- **Material shown**:
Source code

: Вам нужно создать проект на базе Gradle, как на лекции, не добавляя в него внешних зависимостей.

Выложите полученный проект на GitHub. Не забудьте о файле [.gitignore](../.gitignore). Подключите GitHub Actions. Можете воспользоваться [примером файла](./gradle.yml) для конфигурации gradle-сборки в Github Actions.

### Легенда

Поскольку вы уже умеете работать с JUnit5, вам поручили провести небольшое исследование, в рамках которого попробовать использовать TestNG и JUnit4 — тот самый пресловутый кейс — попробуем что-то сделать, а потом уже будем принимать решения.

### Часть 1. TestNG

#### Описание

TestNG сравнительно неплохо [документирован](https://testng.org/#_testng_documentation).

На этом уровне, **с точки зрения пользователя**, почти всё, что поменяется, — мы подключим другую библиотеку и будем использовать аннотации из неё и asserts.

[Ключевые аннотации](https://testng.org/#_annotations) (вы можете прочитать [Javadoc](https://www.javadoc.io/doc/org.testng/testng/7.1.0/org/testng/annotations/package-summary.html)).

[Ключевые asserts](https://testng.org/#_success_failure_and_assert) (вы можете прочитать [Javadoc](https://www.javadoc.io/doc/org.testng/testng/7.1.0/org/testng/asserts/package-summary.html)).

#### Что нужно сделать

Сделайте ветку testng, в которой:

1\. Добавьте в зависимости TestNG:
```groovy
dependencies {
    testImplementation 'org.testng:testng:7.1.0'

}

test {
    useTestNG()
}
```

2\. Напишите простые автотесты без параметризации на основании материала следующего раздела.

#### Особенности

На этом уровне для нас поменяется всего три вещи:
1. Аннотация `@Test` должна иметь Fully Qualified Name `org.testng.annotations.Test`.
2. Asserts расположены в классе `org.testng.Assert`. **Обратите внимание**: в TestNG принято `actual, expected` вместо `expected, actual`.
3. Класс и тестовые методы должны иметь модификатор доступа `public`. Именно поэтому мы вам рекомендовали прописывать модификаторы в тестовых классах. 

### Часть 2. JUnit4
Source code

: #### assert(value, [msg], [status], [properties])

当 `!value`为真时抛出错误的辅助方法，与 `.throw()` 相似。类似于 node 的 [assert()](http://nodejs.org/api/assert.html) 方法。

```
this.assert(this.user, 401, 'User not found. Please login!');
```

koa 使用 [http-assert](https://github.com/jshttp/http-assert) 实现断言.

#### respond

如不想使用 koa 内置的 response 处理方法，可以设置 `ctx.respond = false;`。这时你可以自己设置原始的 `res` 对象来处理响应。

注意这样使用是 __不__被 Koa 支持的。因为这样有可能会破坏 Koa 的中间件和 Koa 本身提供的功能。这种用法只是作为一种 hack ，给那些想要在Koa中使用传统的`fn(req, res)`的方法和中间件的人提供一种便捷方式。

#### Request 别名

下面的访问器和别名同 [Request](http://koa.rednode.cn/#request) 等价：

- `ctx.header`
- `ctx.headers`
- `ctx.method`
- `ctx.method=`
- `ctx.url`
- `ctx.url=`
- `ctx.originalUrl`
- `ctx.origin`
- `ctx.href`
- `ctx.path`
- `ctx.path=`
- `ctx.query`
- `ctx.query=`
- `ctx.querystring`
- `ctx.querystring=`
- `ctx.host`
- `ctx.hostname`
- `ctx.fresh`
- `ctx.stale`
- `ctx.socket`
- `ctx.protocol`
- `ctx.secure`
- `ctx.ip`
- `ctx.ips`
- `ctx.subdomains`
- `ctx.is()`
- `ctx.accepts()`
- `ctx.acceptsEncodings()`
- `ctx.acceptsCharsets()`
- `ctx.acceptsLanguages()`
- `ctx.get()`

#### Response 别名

- **Directions for this task**: The expected output is exactly the lines of the listing above between the line holding "2. Asserts расположены" and the line holding "3. Класс и тестовые", inclusive.

- **Written response**:
2. Asserts расположены в классе `org.testng.Assert`. **Обратите внимание**: в TestNG принято `actual, expected` вместо `expected, actual`.
3. Класс и тестовые методы должны иметь модификатор доступа `public`. Именно поэтому мы вам рекомендовали прописывать модификаторы в тестовых классах. 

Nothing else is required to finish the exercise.